> _WHAT YOU WILL DO_: Once you find the line with "assign cgp_core_017 = input_a[1]" in the entries below, return exactly every line from it through the line with "assign cgp_core_027 = input_e[2]".

━━━━━ DATA EXTRACT

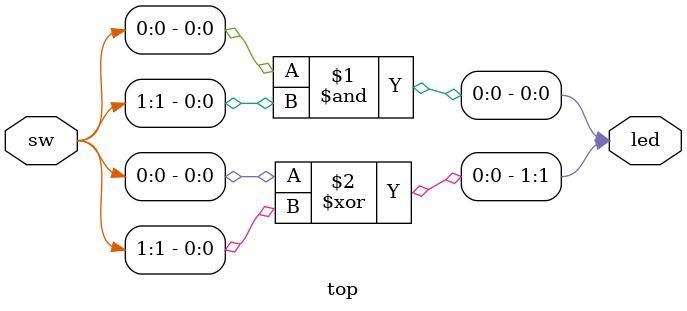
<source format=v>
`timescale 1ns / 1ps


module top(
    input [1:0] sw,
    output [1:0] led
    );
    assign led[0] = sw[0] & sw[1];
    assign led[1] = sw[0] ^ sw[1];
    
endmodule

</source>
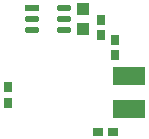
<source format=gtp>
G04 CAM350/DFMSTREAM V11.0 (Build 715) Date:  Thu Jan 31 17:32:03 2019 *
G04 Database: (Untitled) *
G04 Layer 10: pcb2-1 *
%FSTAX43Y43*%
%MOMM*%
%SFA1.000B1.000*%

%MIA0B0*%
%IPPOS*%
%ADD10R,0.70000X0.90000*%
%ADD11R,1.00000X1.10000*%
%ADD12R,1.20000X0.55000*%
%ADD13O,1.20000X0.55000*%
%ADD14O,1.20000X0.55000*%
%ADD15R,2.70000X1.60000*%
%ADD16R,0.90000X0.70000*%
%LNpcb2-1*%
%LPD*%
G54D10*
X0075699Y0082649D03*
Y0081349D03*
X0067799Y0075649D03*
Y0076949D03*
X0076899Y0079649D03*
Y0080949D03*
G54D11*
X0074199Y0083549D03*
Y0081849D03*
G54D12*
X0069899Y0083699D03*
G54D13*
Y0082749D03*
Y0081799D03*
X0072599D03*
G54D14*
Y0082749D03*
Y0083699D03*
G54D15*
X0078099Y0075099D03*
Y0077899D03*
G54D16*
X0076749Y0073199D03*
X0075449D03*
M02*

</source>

━━━━━━━━━━
━━━━━ DATA EXTRACT

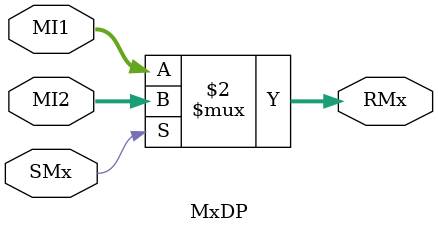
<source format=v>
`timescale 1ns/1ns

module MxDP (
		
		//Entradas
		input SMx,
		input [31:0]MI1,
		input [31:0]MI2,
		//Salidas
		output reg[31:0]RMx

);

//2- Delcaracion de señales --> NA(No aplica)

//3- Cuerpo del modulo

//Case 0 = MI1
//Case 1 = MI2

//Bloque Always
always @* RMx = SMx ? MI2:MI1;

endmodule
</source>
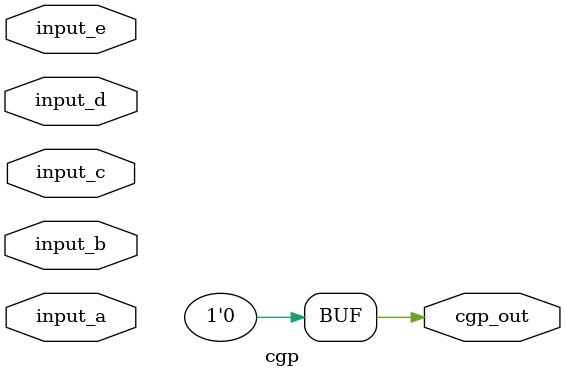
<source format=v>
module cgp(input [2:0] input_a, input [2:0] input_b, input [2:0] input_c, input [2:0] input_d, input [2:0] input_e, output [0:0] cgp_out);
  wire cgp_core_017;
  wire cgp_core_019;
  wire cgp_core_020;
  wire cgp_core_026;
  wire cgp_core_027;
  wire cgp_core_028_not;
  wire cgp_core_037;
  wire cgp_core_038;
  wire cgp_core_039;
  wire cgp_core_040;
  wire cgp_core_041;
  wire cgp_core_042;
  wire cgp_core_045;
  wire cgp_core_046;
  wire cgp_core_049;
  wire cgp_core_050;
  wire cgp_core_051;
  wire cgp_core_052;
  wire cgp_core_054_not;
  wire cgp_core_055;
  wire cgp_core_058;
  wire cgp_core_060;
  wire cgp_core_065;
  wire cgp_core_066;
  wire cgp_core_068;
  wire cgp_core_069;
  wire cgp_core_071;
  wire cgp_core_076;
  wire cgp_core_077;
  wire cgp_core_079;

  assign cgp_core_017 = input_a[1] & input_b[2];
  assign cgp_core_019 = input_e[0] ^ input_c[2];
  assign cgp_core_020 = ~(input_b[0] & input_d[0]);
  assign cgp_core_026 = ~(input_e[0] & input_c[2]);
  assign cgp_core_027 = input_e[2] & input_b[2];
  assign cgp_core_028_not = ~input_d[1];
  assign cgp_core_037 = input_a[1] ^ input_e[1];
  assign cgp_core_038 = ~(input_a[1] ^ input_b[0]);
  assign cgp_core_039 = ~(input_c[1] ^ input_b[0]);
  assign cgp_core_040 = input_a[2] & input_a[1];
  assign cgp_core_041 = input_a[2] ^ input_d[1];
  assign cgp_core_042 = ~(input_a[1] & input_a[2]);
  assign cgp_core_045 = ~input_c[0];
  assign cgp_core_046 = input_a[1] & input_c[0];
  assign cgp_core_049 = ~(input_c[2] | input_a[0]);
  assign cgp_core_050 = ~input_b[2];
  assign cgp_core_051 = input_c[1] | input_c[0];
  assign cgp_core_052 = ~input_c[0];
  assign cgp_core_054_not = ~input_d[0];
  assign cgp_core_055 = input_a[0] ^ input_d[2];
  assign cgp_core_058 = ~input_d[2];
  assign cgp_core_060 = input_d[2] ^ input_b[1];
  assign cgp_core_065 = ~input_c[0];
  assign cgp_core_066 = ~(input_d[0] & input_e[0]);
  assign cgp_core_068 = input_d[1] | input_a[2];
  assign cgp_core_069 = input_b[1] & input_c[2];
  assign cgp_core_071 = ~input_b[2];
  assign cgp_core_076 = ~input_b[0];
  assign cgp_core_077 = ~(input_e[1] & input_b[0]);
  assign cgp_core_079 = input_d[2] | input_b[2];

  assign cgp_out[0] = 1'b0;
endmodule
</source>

━━━━━━━━━━
━━━━━ DATA EXTRACT

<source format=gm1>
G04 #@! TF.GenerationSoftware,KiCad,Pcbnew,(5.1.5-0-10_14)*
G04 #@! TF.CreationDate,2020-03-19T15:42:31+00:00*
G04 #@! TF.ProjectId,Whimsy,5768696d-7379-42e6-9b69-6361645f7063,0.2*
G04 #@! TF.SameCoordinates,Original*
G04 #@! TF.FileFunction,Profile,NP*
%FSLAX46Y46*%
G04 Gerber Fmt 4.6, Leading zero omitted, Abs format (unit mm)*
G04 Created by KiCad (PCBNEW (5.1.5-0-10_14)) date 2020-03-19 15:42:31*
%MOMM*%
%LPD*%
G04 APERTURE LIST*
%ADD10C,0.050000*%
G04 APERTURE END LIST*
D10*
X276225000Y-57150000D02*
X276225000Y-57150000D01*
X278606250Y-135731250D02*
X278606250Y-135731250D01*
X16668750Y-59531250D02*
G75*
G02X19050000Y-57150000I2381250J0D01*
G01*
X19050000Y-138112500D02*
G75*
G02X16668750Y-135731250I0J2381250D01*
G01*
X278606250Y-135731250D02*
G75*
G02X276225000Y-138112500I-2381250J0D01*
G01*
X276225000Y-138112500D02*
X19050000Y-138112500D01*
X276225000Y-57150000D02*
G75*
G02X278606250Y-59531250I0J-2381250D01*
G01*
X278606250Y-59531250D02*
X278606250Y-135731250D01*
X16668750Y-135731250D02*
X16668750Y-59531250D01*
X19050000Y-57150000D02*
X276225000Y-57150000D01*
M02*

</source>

━━━━━━━━━━

> _PROBLEM SOLUTION_:
  assign cgp_core_017 = input_a[1] & input_b[2];
  assign cgp_core_019 = input_e[0] ^ input_c[2];
  assign cgp_core_020 = ~(input_b[0] & input_d[0]);
  assign cgp_core_026 = ~(input_e[0] & input_c[2]);
  assign cgp_core_027 = input_e[2] & input_b[2];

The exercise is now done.